**Passage given**
━━━━

We have reviewed originals, copies or drafts of the following documents and have examined such other documents and considered such legal matters as we have deemed necessary for the purpose of rendering this legal opinion:

 

1.1 The public records of the Company on file and available for public inspection at the Registry of Corporate Affairs in the 10 June 2025 including:

 

1.1.1 the Company’s Certificate of Incorporation; and

 

1.1.2 the Company’s Memorandum and Articles of Association.

 

1.2 A Registered Agent’s Certificate dated 10 June 2025 issued by FH Corporate Services Ltd, the Company’s registered agent (the “Registered Agent’s Certificate”).

 

1.3 A Certificate of Good Standing issued by the Registry of Corporate Affairs (the “Certificate of Good Standing”)

 

1.4 The records of proceedings on file with and available for inspection on 10 June 2025 at the British Virgin Islands High Court Registry (the “High Court Registry”).

 

1.5 The Registration Statement.

 

2 Assumptions

 

In giving this opinion we have assumed, without further verification, the completeness and accuracy of the Registered Agent’s Certificate and that the information contained in such certificate remains accurate as at the date of this opinion. We have also relied upon the following assumptions, which we have not independently verified:

 

2.1 Copies of documents, conformed copies or drafts of documents provided to us are true and complete copies of, or in the final forms of, the originals.

━━━━

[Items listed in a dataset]
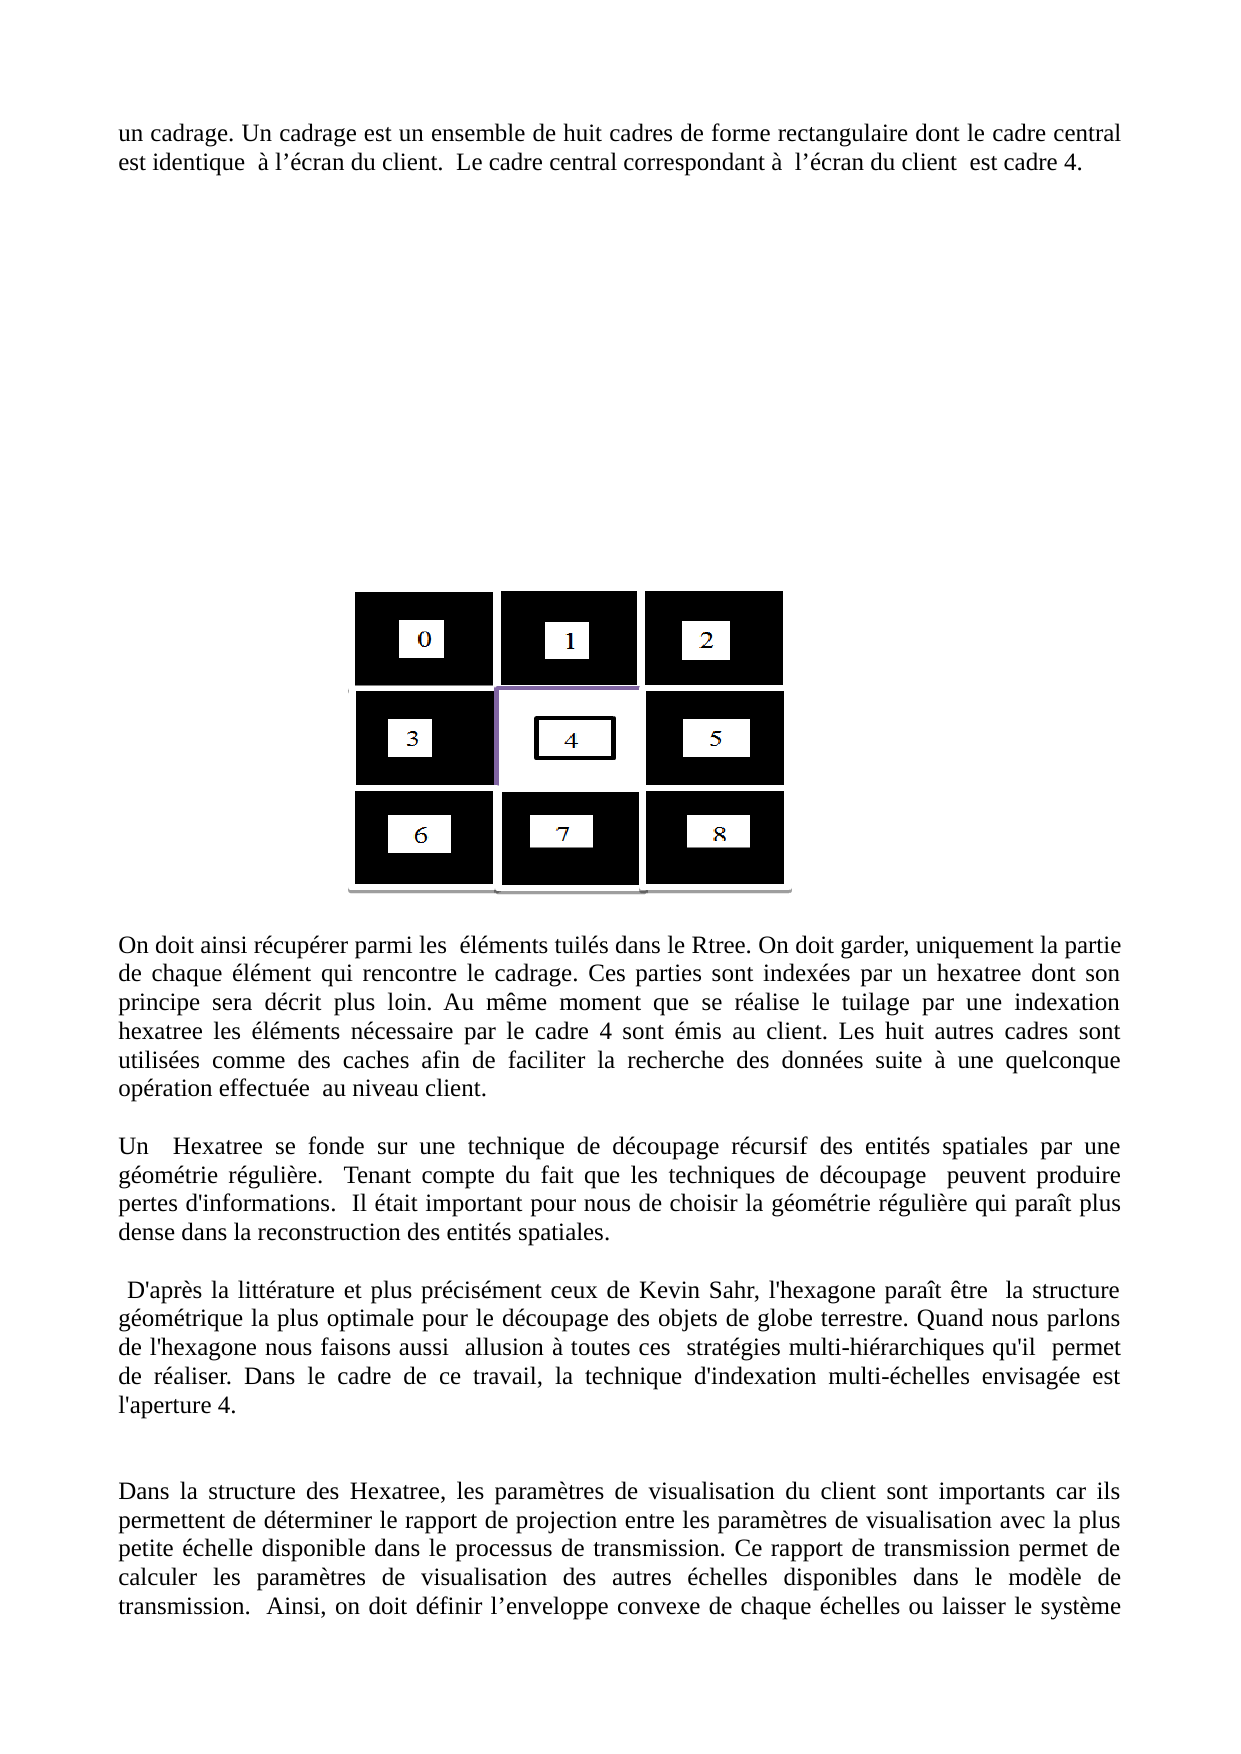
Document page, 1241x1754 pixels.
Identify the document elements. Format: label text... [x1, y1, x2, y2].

text Dans la structure des Hexatree, les paramètres de visualisation du client sont importants car ils permettent de déterminer le rapport de projection entre les paramètres de visualisation avec la plus petite échelle disponible dans le processus de transmission. Ce rapport de transmission permet de calculer les paramètres de visualisation des autres échelles disponibles dans le modèle de transmission. Ainsi, on doit définir l’enveloppe convexe de chaque échelles ou laisser le système [118, 1476, 1122, 1620]
text Un Hexatree se fonde sur une technique de découpage récursif des entités spatiales par une géométrie régulière. Tenant compte du fait que les techniques de découpage peuvent produire pertes d'informations. Il était important pour nous de choisir la géométrie régulière qui paraît plus dense dans la reconstruction des entités spatiales. [118, 1131, 1122, 1246]
text On doit ainsi récupérer parmi les éléments tuilés dans le Rtree. On doit garder, uniquement la partie de chaque élément qui rencontre le cadrage. Ces parties sont indexées par un hexatree dont son principe sera décrit plus loin. Au même moment que se réalise le tuilage par une indexation hexatree les éléments nécessaire par le cadre 4 sont émis au client. Les huit autres cadres sont utilisées comme des caches afin de faciliter la recherche des données suite à une quelconque opération effectuée au niveau client. [118, 930, 1122, 1102]
text D'après la littérature et plus précisément ceux de Kevin Sahr, l'hexagone paraît être la structure géométrique la plus optimale pour le découpage des objets de globe terrestre. Quand nous parlons de l'hexagone nous faisons aussi allusion à toutes ces stratégies multi-hiérarchiques qu'il permet de réaliser. Dans le cadre de ce travail, la technique d'indexation multi-échelles envisagée est l'aperture 4. [118, 1275, 1122, 1418]
text un cadrage. Un cadrage est un ensemble de huit cadres de forme rectangulaire dont le cadre central est identique à l’écran du client. Le cadre central correspondant à l’écran du client est cadre 4. [118, 118, 1122, 176]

━━━━

**Direction**
Copy the legal opinion excerpt again, starting at "1.2 A Registered" and ending at "The Registration Statement.", and substitute "Good Standing Certificate" for "Certificate of Good Standing" wherever it occurs.

**Solved problem**
1.2 A Registered Agent’s Certificate dated 10 June 2025 issued by FH Corporate Services Ltd, the Company’s registered agent (the “Registered Agent’s Certificate”).

 

1.3 A Good Standing Certificate issued by the Registry of Corporate Affairs (the “Good Standing Certificate”)

 

1.4 The records of proceedings on file with and available for inspection on 10 June 2025 at the British Virgin Islands High Court Registry (the “High Court Registry”).

 

1.5 The Registration Statement.